Die Erbanalyse psychiatrischer Krankheiten war seit Beginn der dreissiger Jahre ein Hauptarbeitsgebiet Szondis in seinem Laboratorium für Pathologie und Therapie in Budapest. Er stand in wissenschaftlichem Austausch mit Erbforschern wie Rüdin, Luxemburger, Schulz, Lokay und Brugger. 

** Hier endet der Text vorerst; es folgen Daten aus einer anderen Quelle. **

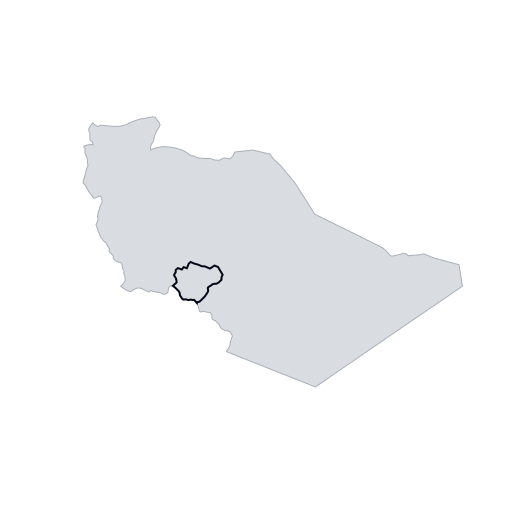 Chad, with Ouaddaï highlighted, rotated 112°
{"feature_id": "TCD-1475", "entity_name": "Ouaddaï", "entity_type": "Prefecture", "adm_level": 1, "iso_a3": "TCD", "parent_name": "Chad", "parent_adm1": "", "projection": "equal_earth", "projection_center": [21.069, 13.569], "detail": "coarse", "context": "in_parent", "style": "outline", "palette": "ink", "viewbox_px": 512, "rotation_deg": 112, "n_neighbors": 0, "source": "natural_earth", "source_scale": "10m", "svg_char_len": 4305}
<svg xmlns="http://www.w3.org/2000/svg" viewBox="0 0 512 512"><g transform="rotate(112 256 256)"><path d="M355.2,151.9L355.2,163.1L355.3,174.3L355.4,185.6L355.5,196.8L355.5,208.1L355.6,219.4L355.7,230.7L355.7,242.0L355.8,245.8L355.5,247.3L355.4,247.5L355.1,247.7L350.6,246.7L348.6,246.7L345.8,247.5L341.8,247.9L339.2,247.8L337.4,249.7L335.9,252.1L336.6,257.7L336.5,259.6L335.9,261.5L334.7,263.2L333.5,264.5L332.8,265.7L331.9,268.2L331.2,269.4L331.2,271.0L331.0,272.7L330.3,273.6L328.4,274.2L327.2,275.0L326.2,276.2L325.6,277.1L325.9,278.3L326.4,279.9L326.7,282.4L326.9,283.9L327.8,285.1L328.4,285.9L328.6,287.0L328.0,287.9L325.7,289.7L324.8,290.4L323.7,291.3L323.3,291.7L321.6,293.4L320.8,294.9L320.4,296.2L320.4,298.0L321.3,300.7L322.2,302.9L322.6,304.6L322.8,306.5L322.7,308.2L322.2,309.8L321.4,311.2L318.2,313.8L316.6,316.6L315.4,320.1L315.1,322.0L315.4,323.3L316.1,324.4L317.0,324.9L318.4,325.1L320.7,324.5L322.8,324.1L325.1,325.4L326.3,328.3L325.8,330.4L326.7,334.3L327.5,339.0L327.4,340.5L327.7,341.1L329.2,341.4L329.5,342.5L329.0,350.7L329.7,353.0L330.6,354.7L331.7,355.5L332.8,356.6L333.4,357.4L334.6,357.6L336.0,359.1L336.4,361.1L336.3,363.0L335.5,367.2L334.9,370.0L334.0,369.8L332.4,369.1L330.4,368.5L327.9,368.0L325.5,369.2L323.0,370.6L322.1,371.7L321.4,372.4L320.3,372.3L319.3,372.5L318.7,373.5L317.8,374.7L314.1,377.1L313.3,378.0L312.9,378.8L312.9,379.8L313.2,381.7L313.2,384.2L312.4,386.2L311.5,387.5L310.4,388.0L309.5,388.3L308.9,389.1L306.9,393.6L306.1,394.4L304.4,394.3L299.6,401.0L299.1,403.0L297.3,405.8L295.0,408.9L293.0,410.4L292.9,411.0L292.3,411.6L291.1,412.3L286.8,416.1L281.6,415.9L279.4,417.4L277.1,418.1L273.9,418.8L272.9,418.7L268.8,419.1L263.9,418.9L262.0,419.5L260.3,420.9L259.0,422.2L258.8,422.6L259.0,423.2L258.9,423.6L262.3,426.7L263.2,428.2L262.3,429.7L261.9,429.9L261.9,430.0L261.3,431.2L259.3,434.7L256.2,438.8L254.7,440.0L254.1,440.8L253.2,443.6L252.7,443.9L250.6,444.3L246.5,444.6L240.8,445.5L237.3,445.8L235.2,445.6L232.2,447.5L231.1,447.9L230.4,448.1L227.5,450.0L225.0,452.8L224.1,453.4L220.6,454.6L219.2,456.6L218.6,456.7L216.4,454.1L214.9,451.7L214.1,449.4L214.0,448.6L213.6,448.7L212.4,449.8L211.3,451.0L210.8,453.3L207.2,454.8L204.1,456.2L202.7,457.8L200.6,458.7L197.8,458.3L195.7,457.6L193.6,457.4L194.6,455.3L195.0,453.8L195.1,451.9L195.0,450.6L193.7,450.0L192.9,449.0L191.1,443.0L189.3,436.8L186.7,430.8L183.9,426.9L181.9,424.5L181.2,424.2L180.2,423.5L179.5,422.8L175.7,418.7L171.9,414.1L170.9,412.0L168.9,408.9L166.8,405.7L165.7,404.2L165.2,401.6L166.7,399.2L168.3,396.1L170.3,394.1L172.9,394.0L177.1,394.8L181.6,395.1L186.1,394.5L187.3,394.1L188.4,394.1L190.9,394.8L195.1,394.6L197.3,393.4L194.9,391.3L192.4,388.0L190.1,384.4L188.7,381.2L187.4,376.9L186.2,371.7L185.5,365.0L185.7,361.2L186.1,358.5L187.4,354.0L186.5,351.4L186.7,349.3L186.6,346.2L186.2,344.6L184.6,339.5L184.3,338.9L182.9,335.4L182.3,329.4L180.7,325.5L178.1,323.6L176.6,321.3L176.1,317.2L175.1,316.1L171.0,314.7L167.6,314.7L165.1,310.1L162.0,304.2L159.0,298.7L157.3,287.7L156.2,281.4L157.5,279.5L160.0,275.0L163.2,266.5L170.4,253.3L174.1,246.6L181.3,236.5L190.2,224.1L195.3,217.2L196.2,204.5L197.2,191.2L197.9,181.1L198.8,169.1L199.6,159.2L200.2,151.9L201.0,141.6L201.6,139.7L205.1,131.6L205.4,130.5L204.8,129.2L200.0,122.4L198.5,120.9L197.7,117.3L198.9,115.3L193.2,103.9L191.8,102.5L191.2,101.1L191.1,99.1L191.2,91.2L189.8,78.8L188.0,64.5L194.9,60.4L200.1,57.3L206.7,53.3L212.8,57.4L221.6,63.2L230.4,69.1L239.2,75.0L248.1,80.9L256.9,86.8L265.8,92.7L274.7,98.6L283.5,104.5L292.5,110.4L301.4,116.3L310.3,122.2L319.3,128.1L328.2,134.1L337.2,140.0L346.2,145.9L355.2,151.9Z" fill="#d9dde1" stroke="#a8b0b8" stroke-width="1"/><path d="M321.8,293.1L319.8,297.0L320.5,298.0L320.9,300.3L322.1,301.8L322.5,304.8L323.6,307.0L323.5,308.1L321.0,311.7L318.7,313.1L317.7,314.2L315.6,319.1L314.8,321.9L310.3,319.7L308.6,320.5L306.6,322.0L304.9,324.4L303.9,324.9L301.2,324.4L299.0,325.2L296.5,323.9L296.3,319.7L293.4,318.9L293.2,315.5L288.2,315.5L286.0,314.3L286.2,311.0L285.7,306.4L285.8,302.3L284.8,299.6L284.9,294.0L280.4,290.9L280.4,287.1L285.9,279.9L288.7,280.0L290.9,279.1L294.4,280.6L296.4,282.1L297.5,284.4L298.6,285.9L299.4,286.1L302.6,288.5L303.8,288.7L305.7,287.5L307.4,287.2L312.7,288.3L319.2,291.1L320.0,291.8L320.7,293.2L321.8,293.1Z" fill="none" stroke="#020617" stroke-width="2"/></g></svg>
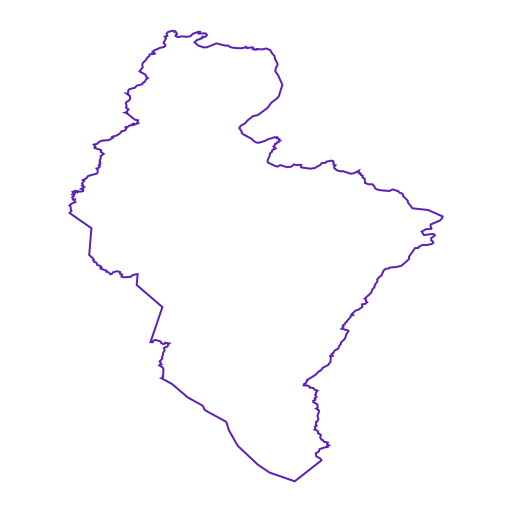 the district of Svalbarðshreppur, Norðurland eystra, Iceland
{"feature_id": "244011B84342259441214", "entity_name": "Svalbarðshreppur", "entity_type": "district", "adm_level": 2, "iso_a3": "ISL", "parent_name": "Iceland", "parent_adm1": "Norðurland eystra", "projection": "natural_earth1", "projection_center": [-15.752, 66.091], "detail": "fine", "context": "isolated", "style": "outline", "palette": "violet", "viewbox_px": 512, "rotation_deg": 0, "n_neighbors": 0, "source": "geoboundaries", "source_scale": "gbopen_adm2", "svg_char_len": 5966}
<svg xmlns="http://www.w3.org/2000/svg" viewBox="0 0 512 512"><path d="M294.7,481.3L321.4,460.4L320.6,458.8L316.2,456.2L315.7,453.4L318.8,451.5L319.6,449.1L325.7,447.1L327.5,447.1L327.2,446.1L329.0,445.4L327.1,444.1L327.8,442.5L324.0,441.8L322.9,440.1L321.5,439.7L320.2,437.4L320.8,434.8L317.9,433.1L318.2,432.2L317.5,430.8L314.6,429.5L315.4,428.6L314.8,427.5L315.2,426.3L316.7,425.7L315.8,424.3L316.1,421.8L317.4,421.3L318.4,418.8L317.4,416.0L319.0,411.6L318.8,410.2L316.1,408.6L317.7,407.6L317.4,404.4L313.3,402.1L313.7,401.4L313.3,400.7L315.1,400.0L315.4,399.3L314.7,398.1L316.5,397.0L315.2,394.7L316.2,393.4L316.0,392.4L317.5,390.7L314.0,389.3L313.3,388.0L309.7,387.6L309.8,386.8L307.5,385.5L303.7,385.4L303.9,384.1L305.8,383.1L307.2,380.9L306.8,380.2L315.4,374.9L318.9,371.3L320.7,370.6L322.7,367.9L328.0,365.0L330.4,362.0L330.8,357.4L330.2,356.1L332.8,355.8L331.5,354.2L333.6,352.7L334.4,350.7L338.3,348.5L339.2,345.9L340.7,344.3L340.8,342.7L345.0,338.6L346.3,334.4L348.5,331.2L347.6,330.3L341.5,328.7L343.6,326.5L342.9,325.5L345.0,323.9L345.5,322.5L346.8,321.9L346.9,321.0L350.4,317.3L350.8,315.8L353.1,315.0L351.8,314.0L355.9,310.4L358.3,309.8L362.4,306.8L361.9,304.4L365.3,303.8L367.1,302.3L365.9,301.2L366.1,299.7L364.7,298.6L371.1,292.9L372.5,289.2L374.5,287.1L374.7,285.2L377.5,281.2L377.2,279.4L379.5,276.8L381.4,275.6L383.6,270.5L385.5,268.9L388.9,268.4L389.4,267.7L397.3,266.8L401.7,265.6L409.2,258.9L409.0,256.7L415.1,248.1L418.2,248.0L418.9,246.8L422.6,244.9L426.8,245.0L431.6,244.0L433.3,242.9L433.1,241.7L431.1,240.3L431.3,238.0L434.8,235.5L434.6,234.5L432.5,233.9L424.0,235.1L421.6,231.6L426.3,229.1L431.2,228.9L431.5,228.3L430.4,226.0L430.9,224.4L440.1,220.4L442.4,217.7L442.6,216.4L428.0,210.0L412.5,208.3L407.9,202.5L407.7,200.7L403.1,196.0L403.1,194.7L401.9,193.5L399.4,192.6L398.3,191.2L392.5,189.4L389.5,191.0L379.9,190.2L376.3,189.2L375.0,188.1L374.1,185.9L372.0,184.2L368.5,184.3L365.0,182.9L364.8,179.1L362.5,177.2L362.7,175.8L360.8,174.9L360.7,173.6L359.5,173.5L359.7,173.0L358.4,172.4L359.0,170.6L354.1,173.2L350.5,173.7L342.9,171.1L341.6,171.4L337.6,170.6L334.4,168.4L334.1,167.0L335.5,165.3L333.4,164.7L333.8,163.1L332.9,161.9L333.3,161.3L331.6,160.6L326.6,161.6L325.1,163.0L322.1,162.9L320.3,164.9L314.8,168.0L310.5,168.7L301.6,167.5L301.0,167.1L301.3,164.9L300.9,164.8L296.3,165.1L293.9,164.4L291.4,166.6L287.0,167.2L280.2,165.1L277.8,166.5L275.9,166.3L268.2,162.7L267.7,162.2L267.7,160.1L269.8,155.4L269.8,153.6L271.8,152.0L272.1,150.3L275.2,148.7L274.3,148.3L275.0,147.6L273.6,146.5L274.4,146.0L275.0,144.0L276.5,143.5L276.9,142.4L278.7,142.2L278.9,140.8L279.8,140.6L279.0,140.2L279.4,139.0L276.7,138.2L277.1,137.3L274.7,137.2L268.0,139.3L264.7,141.0L258.6,142.8L256.4,142.5L253.8,141.1L251.6,138.8L243.2,134.3L241.7,132.8L241.6,131.5L239.3,128.0L240.6,125.9L245.0,123.3L247.8,120.2L253.1,116.1L257.8,115.1L267.7,107.8L271.1,102.9L277.1,98.3L278.8,96.3L282.4,84.8L277.9,74.9L275.3,71.5L275.8,68.1L277.6,64.7L277.3,63.3L275.3,59.5L274.3,55.8L272.1,53.4L270.3,50.1L266.0,48.5L262.2,49.4L256.7,49.0L256.8,49.6L254.6,49.7L252.9,49.0L253.5,48.4L252.6,47.3L246.8,48.1L246.0,46.7L244.6,47.6L241.0,48.3L233.4,47.8L230.1,47.0L228.2,45.6L224.7,45.5L216.4,43.4L206.8,47.3L203.6,47.4L198.1,45.5L194.6,42.3L196.6,40.2L203.2,37.8L201.7,37.6L202.5,36.6L204.6,36.9L206.3,36.0L207.0,34.9L205.3,33.3L197.5,33.6L200.0,32.3L200.1,31.8L198.7,31.7L192.8,33.8L190.3,36.3L186.1,36.8L181.7,36.3L178.5,37.2L175.6,36.1L175.6,35.1L177.1,34.0L175.5,31.4L174.5,31.8L174.6,31.2L172.6,30.7L168.0,32.0L166.5,33.7L167.3,36.0L164.7,36.7L166.0,38.4L163.5,42.8L165.4,44.9L165.1,46.0L164.2,46.9L159.8,47.9L153.8,50.6L152.4,52.0L154.1,52.6L154.8,53.7L149.5,54.5L149.3,56.2L147.6,57.3L145.5,60.4L142.7,63.0L142.3,65.0L142.7,67.3L139.5,71.4L145.4,74.6L146.3,76.8L147.9,78.1L145.9,79.5L144.9,81.7L142.8,82.8L142.3,84.2L136.7,85.7L134.8,87.8L129.5,89.1L128.1,90.8L128.0,93.7L126.5,93.6L129.8,95.9L130.2,98.6L128.9,100.6L126.5,101.9L125.8,103.3L126.6,105.8L126.0,107.6L128.5,109.4L127.2,110.9L127.2,112.1L125.1,112.6L127.0,113.4L135.0,119.7L138.0,120.3L137.4,122.3L138.3,123.1L135.2,124.3L134.1,123.6L132.8,123.8L133.3,125.1L129.8,125.3L127.1,127.3L125.8,126.9L125.4,127.7L126.3,128.5L126.1,129.3L124.6,130.6L121.3,131.4L120.6,132.8L117.2,135.3L112.0,136.9L111.8,137.5L112.6,138.0L108.8,140.1L101.6,140.7L98.8,142.0L97.2,143.8L93.8,144.6L95.4,146.5L94.4,147.6L94.8,148.1L100.7,149.9L101.2,150.3L100.8,151.8L103.7,153.9L100.5,156.2L100.9,158.0L99.6,160.6L100.1,161.6L99.6,162.7L100.3,163.1L100.3,164.2L98.7,165.2L99.9,166.6L98.3,168.1L96.6,168.5L97.8,170.2L97.5,172.7L96.7,173.6L88.0,176.0L86.5,178.2L82.9,180.1L84.1,180.8L82.1,183.3L82.9,184.9L82.1,185.5L84.3,186.9L81.1,188.8L83.3,189.5L83.1,191.1L80.1,191.7L77.8,191.2L77.4,192.4L76.6,191.7L77.1,191.2L76.1,190.8L76.1,191.5L74.6,191.3L74.9,191.8L73.7,191.9L74.4,192.3L73.2,192.7L73.7,193.3L72.9,193.5L73.6,193.6L73.0,194.0L75.3,194.2L73.8,194.6L73.2,196.4L71.6,196.6L73.1,196.8L72.3,197.4L72.8,199.5L75.0,199.3L74.4,200.7L75.4,202.0L71.1,203.9L69.4,205.5L70.6,206.4L70.7,208.7L71.5,210.8L69.6,213.0L91.4,228.2L89.2,255.0L92.8,258.2L93.7,259.6L93.1,260.3L94.2,261.0L94.1,261.9L96.3,262.6L97.3,265.0L100.4,265.9L101.5,267.3L100.3,267.9L100.6,268.6L106.4,270.7L106.2,271.6L108.3,272.2L110.5,274.3L111.8,273.9L113.0,272.3L116.9,271.2L120.0,272.0L120.1,273.9L122.0,274.5L121.4,276.5L123.5,277.3L130.5,276.9L132.9,275.0L137.6,274.0L136.7,285.0L162.4,307.1L150.5,342.1L152.6,342.3L152.7,341.1L155.3,339.9L160.4,341.4L161.3,343.0L163.0,344.0L165.1,343.6L165.3,342.7L169.3,343.5L168.0,344.5L167.6,346.4L163.9,348.0L164.6,350.3L163.1,352.8L163.1,354.5L162.0,357.1L162.3,358.6L159.7,361.3L160.7,362.2L160.3,363.3L161.4,364.3L159.3,365.4L162.6,367.4L163.4,368.8L163.2,375.1L162.6,376.0L163.2,376.9L162.7,377.8L161.4,378.2L172.2,384.1L187.7,397.4L201.9,405.2L203.4,406.7L204.2,409.3L206.5,411.1L225.7,421.5L226.5,422.3L228.9,430.3L237.8,445.9L258.1,464.9L269.6,472.6L294.7,481.3Z" fill="none" stroke="#5b21b6" stroke-width="2"/></svg>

  • Im Rahmen seines vorerst ausschliesslich konstitutionsanalytischen Ansatzes (bis 1937) stellte sich Szondi unermüdlich die Frage nach der Krankheitswahl beim Menschen. Durch grossangelegte erbstatistische Studien vermochte Szondi seine von ihm unterschiedenen Neurasthenieformen (siehe Psychiatrie) verschiedenen „Erbböden“ zuzuordnen, die apathische Neurasthenie dem schizophrenen, die irritative Neurasthenie dem zirkulären Erbboden.

Einen grossen Stellenwert in der Forschungsarbeit nahmen die Untersuchungen über den Erbgang des Stotterns ein. Im Zuge dieser Arbeiten gelang Szondi der erbstatistische Nachweis einer engen erbbiologischen Verbindung zwischen den paroxysmal-vasomotorischen Reaktionsformen des Stotterns, der Epilepsie, Migräne, Hysterie und gewissen Formen der Kriminalität. Szondi bestimmte den Erbgang des Stotterns als dimer (zweifaktoriell) rezessiv. Im Zusammenhang mit der erbbiologischen Erforschung von Sprachstörungen fand er bei der Entstehung von Gaumenspalte und Wolfsrachen ebenfalls häufig einen rezessiven Erbgang beteiligt.